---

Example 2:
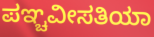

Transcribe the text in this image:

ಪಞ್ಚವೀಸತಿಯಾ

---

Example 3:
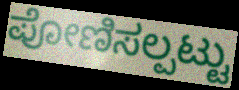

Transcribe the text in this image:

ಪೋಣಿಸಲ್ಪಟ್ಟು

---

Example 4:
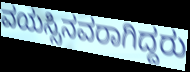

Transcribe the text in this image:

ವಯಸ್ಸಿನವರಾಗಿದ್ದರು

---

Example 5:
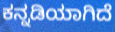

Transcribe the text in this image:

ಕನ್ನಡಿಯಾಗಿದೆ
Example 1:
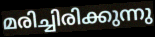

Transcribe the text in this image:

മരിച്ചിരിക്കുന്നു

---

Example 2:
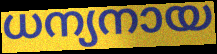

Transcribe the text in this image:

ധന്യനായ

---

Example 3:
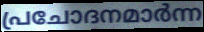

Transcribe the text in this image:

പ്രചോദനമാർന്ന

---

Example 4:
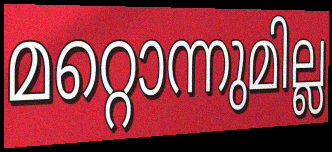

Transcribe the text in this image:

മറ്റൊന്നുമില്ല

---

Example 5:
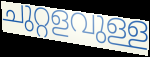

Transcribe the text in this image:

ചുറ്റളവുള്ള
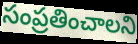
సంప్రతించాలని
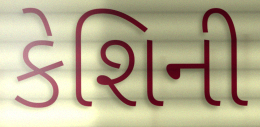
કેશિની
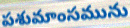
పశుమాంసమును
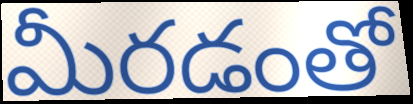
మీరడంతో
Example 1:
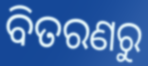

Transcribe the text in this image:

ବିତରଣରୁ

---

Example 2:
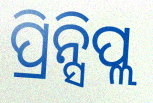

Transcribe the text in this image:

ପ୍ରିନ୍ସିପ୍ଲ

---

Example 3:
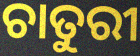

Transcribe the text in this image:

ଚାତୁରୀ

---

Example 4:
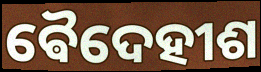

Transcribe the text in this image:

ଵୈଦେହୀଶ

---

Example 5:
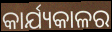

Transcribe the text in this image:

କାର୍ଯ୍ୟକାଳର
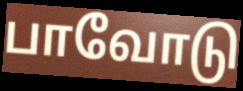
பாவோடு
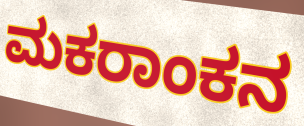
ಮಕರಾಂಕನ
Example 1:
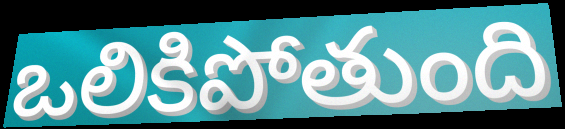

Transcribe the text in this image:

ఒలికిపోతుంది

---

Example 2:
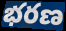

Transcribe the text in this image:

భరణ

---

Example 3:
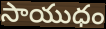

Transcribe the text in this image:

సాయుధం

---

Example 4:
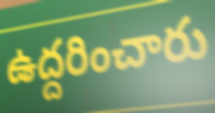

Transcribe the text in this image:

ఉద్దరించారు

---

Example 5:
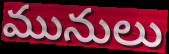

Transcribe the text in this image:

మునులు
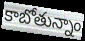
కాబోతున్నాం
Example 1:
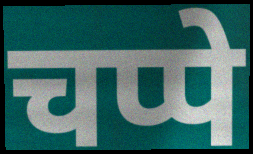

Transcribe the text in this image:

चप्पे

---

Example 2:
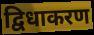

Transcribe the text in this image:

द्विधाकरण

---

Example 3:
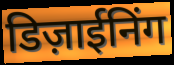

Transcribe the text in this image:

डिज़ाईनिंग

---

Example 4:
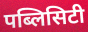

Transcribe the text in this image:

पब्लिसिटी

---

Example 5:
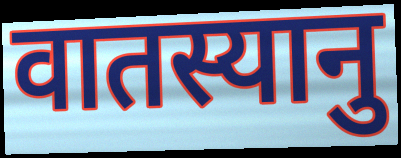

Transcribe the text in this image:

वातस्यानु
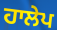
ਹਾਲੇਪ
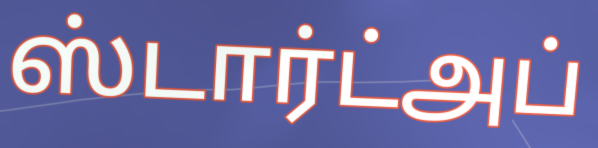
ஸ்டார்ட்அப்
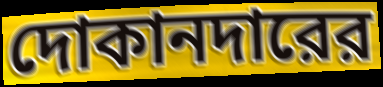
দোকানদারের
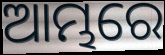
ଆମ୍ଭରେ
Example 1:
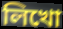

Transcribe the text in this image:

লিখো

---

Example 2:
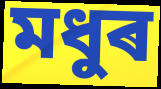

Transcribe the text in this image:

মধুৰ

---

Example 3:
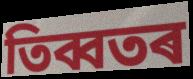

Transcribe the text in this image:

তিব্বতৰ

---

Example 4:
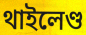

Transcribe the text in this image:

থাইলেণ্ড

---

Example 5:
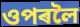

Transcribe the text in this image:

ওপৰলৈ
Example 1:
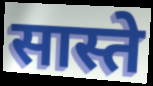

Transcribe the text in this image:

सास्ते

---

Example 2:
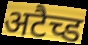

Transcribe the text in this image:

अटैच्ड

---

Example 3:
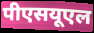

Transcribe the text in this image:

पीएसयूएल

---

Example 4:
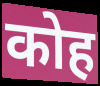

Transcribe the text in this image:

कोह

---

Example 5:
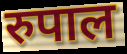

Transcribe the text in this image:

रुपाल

• _What you have to do_:
Reproduce every record above exactly as given, excluding pictures from the result.

• _Response_:
---

Example 2:

Transcribe the text in this image:

ಪಞ್ಚವೀಸತಿಯಾ

---

Example 3:

Transcribe the text in this image:

ಪೋಣಿಸಲ್ಪಟ್ಟು

---

Example 4:

Transcribe the text in this image:

ವಯಸ್ಸಿನವರಾಗಿದ್ದರು

---

Example 5:

Transcribe the text in this image:

ಕನ್ನಡಿಯಾಗಿದೆ
Example 1:

Transcribe the text in this image:

മരിച്ചിരിക്കുന്നു

---

Example 2:

Transcribe the text in this image:

ധന്യനായ

---

Example 3:

Transcribe the text in this image:

പ്രചോദനമാർന്ന

---

Example 4:

Transcribe the text in this image:

മറ്റൊന്നുമില്ല

---

Example 5:

Transcribe the text in this image:

ചുറ്റളവുള്ള
సంప్రతించాలని
કેશિની
పశుమాంసమును
మీరడంతో
Example 1:

Transcribe the text in this image:

ବିତରଣରୁ

---

Example 2:

Transcribe the text in this image:

ପ୍ରିନ୍ସିପ୍ଲ

---

Example 3:

Transcribe the text in this image:

ଚାତୁରୀ

---

Example 4:

Transcribe the text in this image:

ଵୈଦେହୀଶ

---

Example 5:

Transcribe the text in this image:

କାର୍ଯ୍ୟକାଳର
பாவோடு
ಮಕರಾಂಕನ
Example 1:

Transcribe the text in this image:

ఒలికిపోతుంది

---

Example 2:

Transcribe the text in this image:

భరణ

---

Example 3:

Transcribe the text in this image:

సాయుధం

---

Example 4:

Transcribe the text in this image:

ఉద్దరించారు

---

Example 5:

Transcribe the text in this image:

మునులు
కాబోతున్నాం
Example 1:

Transcribe the text in this image:

चप्पे

---

Example 2:

Transcribe the text in this image:

द्विधाकरण

---

Example 3:

Transcribe the text in this image:

डिज़ाईनिंग

---

Example 4:

Transcribe the text in this image:

पब्लिसिटी

---

Example 5:

Transcribe the text in this image:

वातस्यानु
ਹਾਲੇਪ
ஸ்டார்ட்அப்
দোকানদারের
ଆମ୍ଭରେ
Example 1:

Transcribe the text in this image:

লিখো

---

Example 2:

Transcribe the text in this image:

মধুৰ

---

Example 3:

Transcribe the text in this image:

তিব্বতৰ

---

Example 4:

Transcribe the text in this image:

থাইলেণ্ড

---

Example 5:

Transcribe the text in this image:

ওপৰলৈ
Example 1:

Transcribe the text in this image:

सास्ते

---

Example 2:

Transcribe the text in this image:

अटैच्ड

---

Example 3:

Transcribe the text in this image:

पीएसयूएल

---

Example 4:

Transcribe the text in this image:

कोह

---

Example 5:

Transcribe the text in this image:

रुपाल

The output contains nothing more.